_SELECTED EXTRACT_:
>>>

Index: linux-2.6/mm/page-writeback.c
===================================================================
--- linux-2.6.orig/mm/page-writeback.c 2006-06-08 13:59:35.000000000 +0200
+++ linux-2.6/mm/page-writeback.c 2006-06-08 13:59:37.000000000 +0200
@@ -29,6 +29,7 @@
#include <linux/sysctl.h>
#include <linux/cpu.h>
#include <linux/syscalls.h>
+#include <linux/rmap.h>
/*
* The maximum number of pages to writeout in a single bdflush/kupdate
@@ -725,8 +726,14 @@ int test_clear_page_dirty(struct page *p
page_index(page),
PAGECACHE_TAG_DIRTY);
write_unlock_irqrestore(&mapping->tree_lock, flags);
- if (mapping_cap_account_dirty(mapping))
+ /*
+ * We can continue to use `mapping' here because the
+ * page is locked, which pins the address_space
+ */
+ if (mapping_cap_account_dirty(mapping)) {
+ page_mkclean(page);
dec_page_state(nr_dirty);
+ }
return 1;
}
write_unlock_irqrestore(&mapping->tree_lock, flags);
@@ -756,8 +763,10 @@ int clear_page_dirty_for_io(struct page
if (mapping) {
if (TestClearPageDirty(page)) {
- if (mapping_cap_account_dirty(mapping))
+ if (mapping_cap_account_dirty(mapping)) {
+ page_mkclean(page);
dec_page_state(nr_dirty);
+ }
return 1;
}
return 0;
Index: linux-2.6/mm/rmap.c
===================================================================
--- linux-2.6.orig/mm/rmap.c 2006-06-08 13:59:35.000000000 +0200
+++ linux-2.6/mm/rmap.c 2006-06-08 13:59:37.000000000 +0200
@@ -472,6 +472,70 @@ int page_referenced(struct page *page, i
return referenced;
}
+static int page_mkclean_one(struct page *page, struct vm_area_struct *vma)

<<<

Dataset entries:

>>>

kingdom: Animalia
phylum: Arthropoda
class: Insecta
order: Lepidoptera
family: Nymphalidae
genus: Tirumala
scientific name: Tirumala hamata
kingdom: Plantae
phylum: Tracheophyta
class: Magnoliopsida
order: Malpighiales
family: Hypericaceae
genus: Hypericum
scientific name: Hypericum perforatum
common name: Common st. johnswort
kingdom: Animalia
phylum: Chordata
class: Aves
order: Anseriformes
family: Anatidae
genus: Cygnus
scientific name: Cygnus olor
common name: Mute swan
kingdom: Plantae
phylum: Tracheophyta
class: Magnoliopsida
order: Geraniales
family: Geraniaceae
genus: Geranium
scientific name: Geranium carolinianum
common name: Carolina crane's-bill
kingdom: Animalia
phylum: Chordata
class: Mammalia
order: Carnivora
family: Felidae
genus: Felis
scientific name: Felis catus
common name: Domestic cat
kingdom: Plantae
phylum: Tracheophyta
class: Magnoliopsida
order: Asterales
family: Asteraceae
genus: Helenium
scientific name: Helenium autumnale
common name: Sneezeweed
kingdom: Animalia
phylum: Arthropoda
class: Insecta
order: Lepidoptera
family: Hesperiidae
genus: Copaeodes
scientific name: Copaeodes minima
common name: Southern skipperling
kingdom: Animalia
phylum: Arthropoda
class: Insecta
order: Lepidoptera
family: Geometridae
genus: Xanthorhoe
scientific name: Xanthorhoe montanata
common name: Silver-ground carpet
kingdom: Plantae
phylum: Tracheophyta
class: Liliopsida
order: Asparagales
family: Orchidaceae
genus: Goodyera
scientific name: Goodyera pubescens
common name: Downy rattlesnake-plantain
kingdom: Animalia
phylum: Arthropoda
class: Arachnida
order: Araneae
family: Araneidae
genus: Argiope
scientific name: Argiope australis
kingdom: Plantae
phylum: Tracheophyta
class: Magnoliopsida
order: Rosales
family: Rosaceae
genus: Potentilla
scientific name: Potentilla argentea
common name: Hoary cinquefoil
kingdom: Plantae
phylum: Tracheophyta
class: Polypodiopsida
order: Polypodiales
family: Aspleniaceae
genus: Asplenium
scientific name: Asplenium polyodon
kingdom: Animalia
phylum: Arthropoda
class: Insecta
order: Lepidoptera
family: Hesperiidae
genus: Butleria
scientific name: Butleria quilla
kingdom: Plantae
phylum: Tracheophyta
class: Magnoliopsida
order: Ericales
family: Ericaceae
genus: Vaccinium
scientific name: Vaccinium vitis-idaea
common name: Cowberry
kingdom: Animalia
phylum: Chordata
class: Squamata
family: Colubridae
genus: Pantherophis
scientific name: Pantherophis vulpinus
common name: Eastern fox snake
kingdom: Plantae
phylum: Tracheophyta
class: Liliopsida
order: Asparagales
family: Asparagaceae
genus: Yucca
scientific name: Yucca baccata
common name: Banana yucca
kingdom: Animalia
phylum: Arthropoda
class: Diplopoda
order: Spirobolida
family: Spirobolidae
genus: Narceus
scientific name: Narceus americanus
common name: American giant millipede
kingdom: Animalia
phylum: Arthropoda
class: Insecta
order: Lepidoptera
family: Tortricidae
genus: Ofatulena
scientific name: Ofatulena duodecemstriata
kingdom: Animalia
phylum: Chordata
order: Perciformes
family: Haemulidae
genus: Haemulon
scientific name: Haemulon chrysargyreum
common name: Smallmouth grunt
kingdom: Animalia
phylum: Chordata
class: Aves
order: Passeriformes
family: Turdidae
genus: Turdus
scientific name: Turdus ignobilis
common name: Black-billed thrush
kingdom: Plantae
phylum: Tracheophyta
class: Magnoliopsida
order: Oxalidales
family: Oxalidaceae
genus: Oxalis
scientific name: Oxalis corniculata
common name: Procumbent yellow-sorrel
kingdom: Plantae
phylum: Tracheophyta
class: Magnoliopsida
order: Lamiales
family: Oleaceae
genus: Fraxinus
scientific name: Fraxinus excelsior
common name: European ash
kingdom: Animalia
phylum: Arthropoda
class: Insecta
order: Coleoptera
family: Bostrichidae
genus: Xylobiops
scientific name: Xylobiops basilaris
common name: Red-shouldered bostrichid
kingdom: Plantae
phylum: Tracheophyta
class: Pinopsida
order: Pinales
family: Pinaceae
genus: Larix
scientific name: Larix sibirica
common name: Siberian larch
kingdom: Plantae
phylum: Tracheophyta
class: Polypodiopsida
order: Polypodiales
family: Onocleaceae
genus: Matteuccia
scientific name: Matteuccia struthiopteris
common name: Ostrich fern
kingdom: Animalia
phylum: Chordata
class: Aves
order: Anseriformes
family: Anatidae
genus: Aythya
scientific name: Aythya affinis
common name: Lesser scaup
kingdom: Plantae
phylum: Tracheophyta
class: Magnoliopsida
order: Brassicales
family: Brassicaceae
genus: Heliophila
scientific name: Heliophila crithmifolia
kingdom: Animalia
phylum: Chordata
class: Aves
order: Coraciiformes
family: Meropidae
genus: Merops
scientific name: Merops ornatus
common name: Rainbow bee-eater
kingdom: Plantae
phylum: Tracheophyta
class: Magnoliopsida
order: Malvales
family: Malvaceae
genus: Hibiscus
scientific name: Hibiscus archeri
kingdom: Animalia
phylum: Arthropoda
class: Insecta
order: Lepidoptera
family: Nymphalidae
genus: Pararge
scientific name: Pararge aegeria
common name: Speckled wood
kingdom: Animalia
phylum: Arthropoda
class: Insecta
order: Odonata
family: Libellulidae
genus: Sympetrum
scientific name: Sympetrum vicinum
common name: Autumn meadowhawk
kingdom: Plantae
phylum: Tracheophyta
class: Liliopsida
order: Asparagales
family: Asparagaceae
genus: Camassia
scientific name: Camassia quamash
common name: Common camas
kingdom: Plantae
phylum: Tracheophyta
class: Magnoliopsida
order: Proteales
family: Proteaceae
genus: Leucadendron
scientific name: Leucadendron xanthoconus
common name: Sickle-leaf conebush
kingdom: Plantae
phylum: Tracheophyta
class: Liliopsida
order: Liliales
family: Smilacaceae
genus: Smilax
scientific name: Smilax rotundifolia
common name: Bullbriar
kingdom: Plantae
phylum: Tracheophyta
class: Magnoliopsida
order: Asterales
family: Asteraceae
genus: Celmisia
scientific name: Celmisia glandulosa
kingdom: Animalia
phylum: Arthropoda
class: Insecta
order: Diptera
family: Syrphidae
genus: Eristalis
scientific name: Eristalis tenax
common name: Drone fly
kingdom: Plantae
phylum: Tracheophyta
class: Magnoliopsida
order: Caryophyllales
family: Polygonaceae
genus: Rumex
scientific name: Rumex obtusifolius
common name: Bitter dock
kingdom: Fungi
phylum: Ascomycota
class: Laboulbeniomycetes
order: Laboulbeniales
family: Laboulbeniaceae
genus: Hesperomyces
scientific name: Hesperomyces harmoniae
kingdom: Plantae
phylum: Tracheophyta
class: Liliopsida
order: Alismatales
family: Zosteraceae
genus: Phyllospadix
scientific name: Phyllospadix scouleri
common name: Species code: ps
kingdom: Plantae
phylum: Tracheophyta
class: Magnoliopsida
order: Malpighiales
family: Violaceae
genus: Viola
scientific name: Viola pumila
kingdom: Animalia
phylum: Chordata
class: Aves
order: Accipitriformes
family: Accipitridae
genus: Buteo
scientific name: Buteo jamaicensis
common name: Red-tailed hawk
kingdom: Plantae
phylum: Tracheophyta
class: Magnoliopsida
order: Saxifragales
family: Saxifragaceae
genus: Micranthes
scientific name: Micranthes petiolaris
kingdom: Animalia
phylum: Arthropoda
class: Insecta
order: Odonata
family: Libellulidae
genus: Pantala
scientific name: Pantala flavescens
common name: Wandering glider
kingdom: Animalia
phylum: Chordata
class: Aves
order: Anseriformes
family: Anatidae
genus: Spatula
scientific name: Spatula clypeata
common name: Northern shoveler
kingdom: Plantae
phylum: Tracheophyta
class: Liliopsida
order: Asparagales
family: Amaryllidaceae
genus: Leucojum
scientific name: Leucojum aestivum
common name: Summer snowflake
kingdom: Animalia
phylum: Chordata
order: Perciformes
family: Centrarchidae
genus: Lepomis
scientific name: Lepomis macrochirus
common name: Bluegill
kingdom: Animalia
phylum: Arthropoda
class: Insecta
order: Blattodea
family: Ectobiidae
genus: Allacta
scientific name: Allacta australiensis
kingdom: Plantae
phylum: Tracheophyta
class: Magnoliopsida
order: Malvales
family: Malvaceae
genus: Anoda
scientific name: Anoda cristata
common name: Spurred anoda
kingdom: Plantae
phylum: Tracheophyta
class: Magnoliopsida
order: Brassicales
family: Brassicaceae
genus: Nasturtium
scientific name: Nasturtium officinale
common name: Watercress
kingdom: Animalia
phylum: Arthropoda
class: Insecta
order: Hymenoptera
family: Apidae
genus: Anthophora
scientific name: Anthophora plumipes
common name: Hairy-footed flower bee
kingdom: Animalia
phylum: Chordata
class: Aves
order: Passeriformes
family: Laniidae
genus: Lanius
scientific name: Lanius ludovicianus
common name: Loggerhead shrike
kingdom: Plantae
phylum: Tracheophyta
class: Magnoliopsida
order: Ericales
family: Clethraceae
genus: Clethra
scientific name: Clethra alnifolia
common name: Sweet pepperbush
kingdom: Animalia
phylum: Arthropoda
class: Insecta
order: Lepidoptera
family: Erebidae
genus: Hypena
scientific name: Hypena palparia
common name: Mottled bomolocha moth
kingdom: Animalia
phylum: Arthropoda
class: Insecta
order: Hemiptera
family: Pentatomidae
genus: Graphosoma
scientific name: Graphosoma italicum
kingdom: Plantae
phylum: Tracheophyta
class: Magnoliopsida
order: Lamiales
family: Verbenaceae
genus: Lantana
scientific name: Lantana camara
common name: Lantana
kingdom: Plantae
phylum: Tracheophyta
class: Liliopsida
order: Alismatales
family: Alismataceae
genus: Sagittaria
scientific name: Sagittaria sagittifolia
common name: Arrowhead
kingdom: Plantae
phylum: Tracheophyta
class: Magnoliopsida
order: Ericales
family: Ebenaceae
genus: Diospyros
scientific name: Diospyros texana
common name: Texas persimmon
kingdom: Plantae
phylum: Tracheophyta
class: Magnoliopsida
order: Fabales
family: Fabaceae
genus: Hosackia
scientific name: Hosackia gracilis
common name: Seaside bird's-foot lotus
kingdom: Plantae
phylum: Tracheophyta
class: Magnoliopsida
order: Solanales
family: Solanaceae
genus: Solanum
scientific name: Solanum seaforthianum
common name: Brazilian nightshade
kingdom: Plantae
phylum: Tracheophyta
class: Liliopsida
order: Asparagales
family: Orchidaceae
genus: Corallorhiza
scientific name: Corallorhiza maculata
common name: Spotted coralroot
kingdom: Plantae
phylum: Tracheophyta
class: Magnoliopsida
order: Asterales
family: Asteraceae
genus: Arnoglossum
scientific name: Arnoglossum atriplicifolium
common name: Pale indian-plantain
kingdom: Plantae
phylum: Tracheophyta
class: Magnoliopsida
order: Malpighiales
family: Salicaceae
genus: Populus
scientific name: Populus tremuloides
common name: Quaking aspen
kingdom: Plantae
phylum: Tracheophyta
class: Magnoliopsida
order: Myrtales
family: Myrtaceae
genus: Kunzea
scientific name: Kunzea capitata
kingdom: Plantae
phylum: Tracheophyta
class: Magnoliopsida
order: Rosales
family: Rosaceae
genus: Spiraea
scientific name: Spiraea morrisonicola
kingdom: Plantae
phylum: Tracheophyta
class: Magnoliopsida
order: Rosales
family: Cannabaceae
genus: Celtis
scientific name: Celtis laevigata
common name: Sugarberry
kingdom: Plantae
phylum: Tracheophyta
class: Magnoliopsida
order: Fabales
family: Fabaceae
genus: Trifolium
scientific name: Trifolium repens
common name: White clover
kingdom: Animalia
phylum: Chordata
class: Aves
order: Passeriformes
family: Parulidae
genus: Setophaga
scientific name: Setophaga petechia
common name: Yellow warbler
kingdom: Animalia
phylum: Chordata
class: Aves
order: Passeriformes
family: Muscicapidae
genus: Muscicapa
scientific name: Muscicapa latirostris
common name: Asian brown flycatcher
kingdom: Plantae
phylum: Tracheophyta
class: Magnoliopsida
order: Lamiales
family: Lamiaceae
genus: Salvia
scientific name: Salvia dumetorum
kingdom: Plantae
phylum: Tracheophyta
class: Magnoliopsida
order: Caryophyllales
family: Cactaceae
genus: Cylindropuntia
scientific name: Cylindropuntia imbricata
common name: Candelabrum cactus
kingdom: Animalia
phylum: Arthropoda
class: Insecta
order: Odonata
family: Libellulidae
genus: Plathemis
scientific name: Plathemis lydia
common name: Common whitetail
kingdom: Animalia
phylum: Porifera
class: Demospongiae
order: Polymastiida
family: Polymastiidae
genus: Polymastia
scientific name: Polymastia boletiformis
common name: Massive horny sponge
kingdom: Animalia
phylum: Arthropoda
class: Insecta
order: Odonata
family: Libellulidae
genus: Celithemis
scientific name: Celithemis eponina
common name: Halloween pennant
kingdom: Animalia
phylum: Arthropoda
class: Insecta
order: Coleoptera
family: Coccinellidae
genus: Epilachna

<<<

_WORK INSTRUCTIONS_: Please carry on the kernel patch from where it stops, going on from its last line. These records have no connection to the kernel patch.

_WRITTEN REPLY_:
+{
+ struct mm_struct *mm = vma->vm_mm;
+ unsigned long address;
+ pte_t *pte, entry;
+ spinlock_t *ptl;
+ int ret = 0;
+
+ address = vma_address(page, vma);
+ if (address == -EFAULT)
+ goto out;
+
+ pte = page_check_address(page, mm, address, &ptl);
+ if (!pte)
+ goto out;
+
+ if (!pte_write(*pte))
+ goto unlock;
+
+ entry = ptep_get_and_clear(mm, address, pte);
+ entry = pte_mkclean(pte_wrprotect(entry));
+ ptep_establish(vma, address, pte, entry);
+ lazy_mmu_prot_update(entry);
+ ret = 1;
+
+unlock:
+ pte_unmap_unlock(pte, ptl);
+out:
+ return ret;
+}
+
+static int page_mkclean_file(struct address_space *mapping, struct page *page)
+{
+ pgoff_t pgoff = page->index << (PAGE_CACHE_SHIFT - PAGE_SHIFT);
+ struct vm_area_struct *vma;
+ struct prio_tree_iter iter;
+ int ret = 0;
+
+ BUG_ON(PageAnon(page));
+
+ spin_lock(&mapping->i_mmap_lock);
+ vma_prio_tree_foreach(vma, &iter, &mapping->i_mmap, pgoff, pgoff) {
+ if (is_shared_writable(vma->vm_flags))
+ ret += page_mkclean_one(page, vma);
+ }
+ spin_unlock(&mapping->i_mmap_lock);
+ return ret;
+}
+
+int page_mkclean(struct page *page)
+{
+ int ret = 0;
+
+ BUG_ON(!PageLocked(page));
+
+ if (page_mapped(page)) {
+ struct address_space *mapping = page_mapping(page);
+ if (mapping)
+ ret = page_mkclean_file(mapping, page);
+ }
+
+ return ret;
+}
+
/**
* page_set_anon_rmap - setup new anonymous rmap
* @page: the page to add the mapping to
Index: linux-2.6/include/linux/rmap.h
===================================================================
--- linux-2.6.orig/include/linux/rmap.h 2006-06-08 13:59:35.000000000 +0200
+++ linux-2.6/include/linux/rmap.h 2006-06-08 13:59:37.000000000 +0200
@@ -105,6 +105,14 @@ pte_t *page_check_address(struct page *,
*/
unsigned long page_address_in_vma(struct page *, struct vm_area_struct *);
+/*
+ * Cleans the PTEs of shared mappings.
+ * (and since clean PTEs should also be readonly, write protects them too)
+ *
+ * returns the number of cleaned PTEs.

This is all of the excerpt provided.